Insurer ACE Limited reported a 24 percent fall in quarterly operating profit, hurt by losses related to Superstorm Sandy, and forecast a full-year profit below analysts’ estimates.
After-tax catastrophe losses tripled to $400 million in the fourth quarter from $137 million a year earlier. The insurer took a loss of $393 million resulting from Sandy, marginally higher than the $380 million it estimated in December.
ACE’s shares were down 5 percent in extended trading after closing at $84.94 on Tuesday on the New York Stock Exchange.
Operating income of $492 million included a tax benefit of $121 million from a favorable resolution of prior years’ tax matters, the company said.
ACE also took an after-tax charge of $90 million related to the strengthening of its asbestos and environmental and other run-off business reserves.
“There may be some concerns associated with the asbestos and environmental insurance business,” Stifel Nicolaus analyst Meyer Shields said, referring to the drop in the share price.
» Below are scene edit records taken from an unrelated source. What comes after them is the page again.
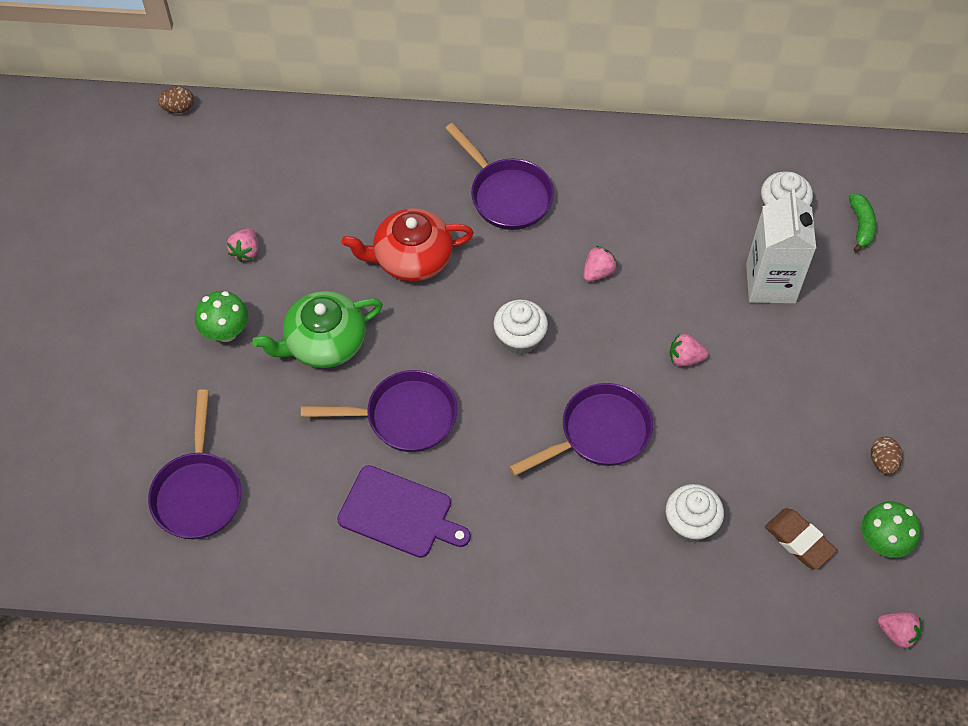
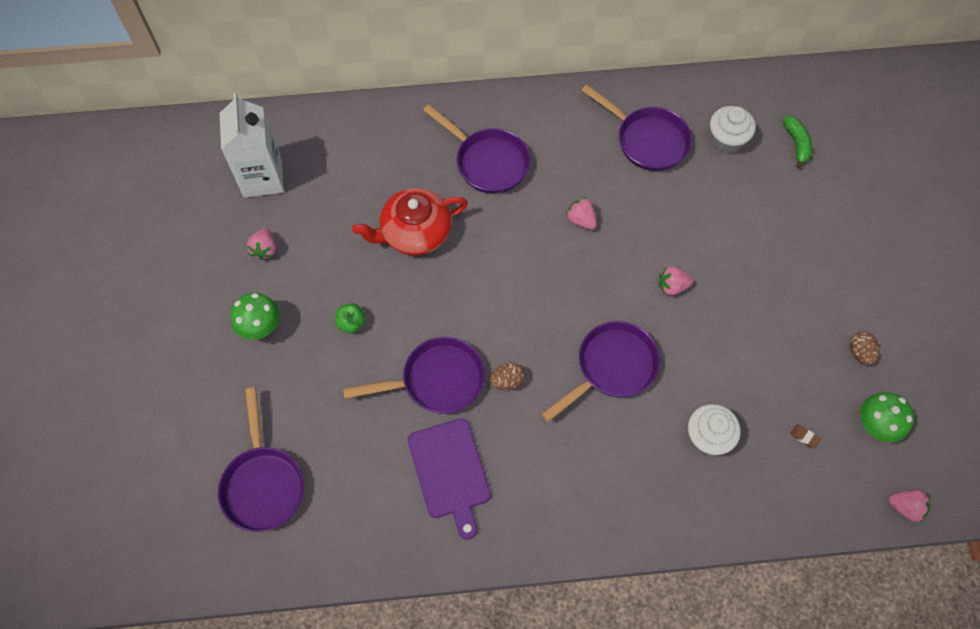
camera: 10 degrees left, 5 degrees up
brown egg [158,86,194,113] -> brown egg moved to [490,362,525,390]
green teapot [252,291,383,368] -> green apple [335,303,366,333]
purple cutting board [337,465,471,558] -> purple cutting board turned 60 degrees clockwise [408,418,491,540]
white cupcake [493,299,548,355] -> none
pink strawberry [583,246,617,282] -> pink strawberry turned 75 degrees counterclockwise [566,197,597,230]
white carton [746,189,816,303] -> white carton moved to [219,93,284,198]
brown eraser [765,508,837,569] -> brown eraser [790,425,821,449], size x0.46
none -> purple pan [581,84,692,171]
Shields said the charge overshadowed resolution of the tax matters.
The company forecast an operating profit of between $6.60 and $7.00 per share for 2013, below the average analyst forecast of $7.89 per share.
ACE projected catastrophe losses of $395 million after tax for 2013.
Net earnings rose to $765 million, or $2.22 per share, for the fourth quarter, from $735 million, or $2.15 per share, a year earlier.
On an operating basis, the Zurich-based property and casualty insurer and reinsurer earned $1.43 per share, compared with $1.90 a year earlier.
Analysts had expected an operating profit of $1.28 per share, according to Thomson Reuters I/B/E/S.
Net premiums written in North America fell 6.5 percent to $1.52 billion, primarily due to increased crop insurance premium payments to the U.S. government as a result of the government’s crop insurance profit and loss calculation formula, ACE said.
U.S. crop insurance payments on losses caused mainly due to the drought last year have crossed $12.3 billion so far. Some experts say indemnities could top $20 billion, nearly double the old record set in 2011.
The company’s property & casualty combined ratio, the percentage of premium revenue an insurer has to pay out in claims, rose to 105.5 percent from 93 percent.
Shares of ACE, which has a market value of about $29 billion, traded at life-highs earlier this month, and were up 15 percent in the six months to Tuesday’s close.
The Thomson Reuters United States Property & Casualty Insurance Index has also gained about 15 percent in the same period.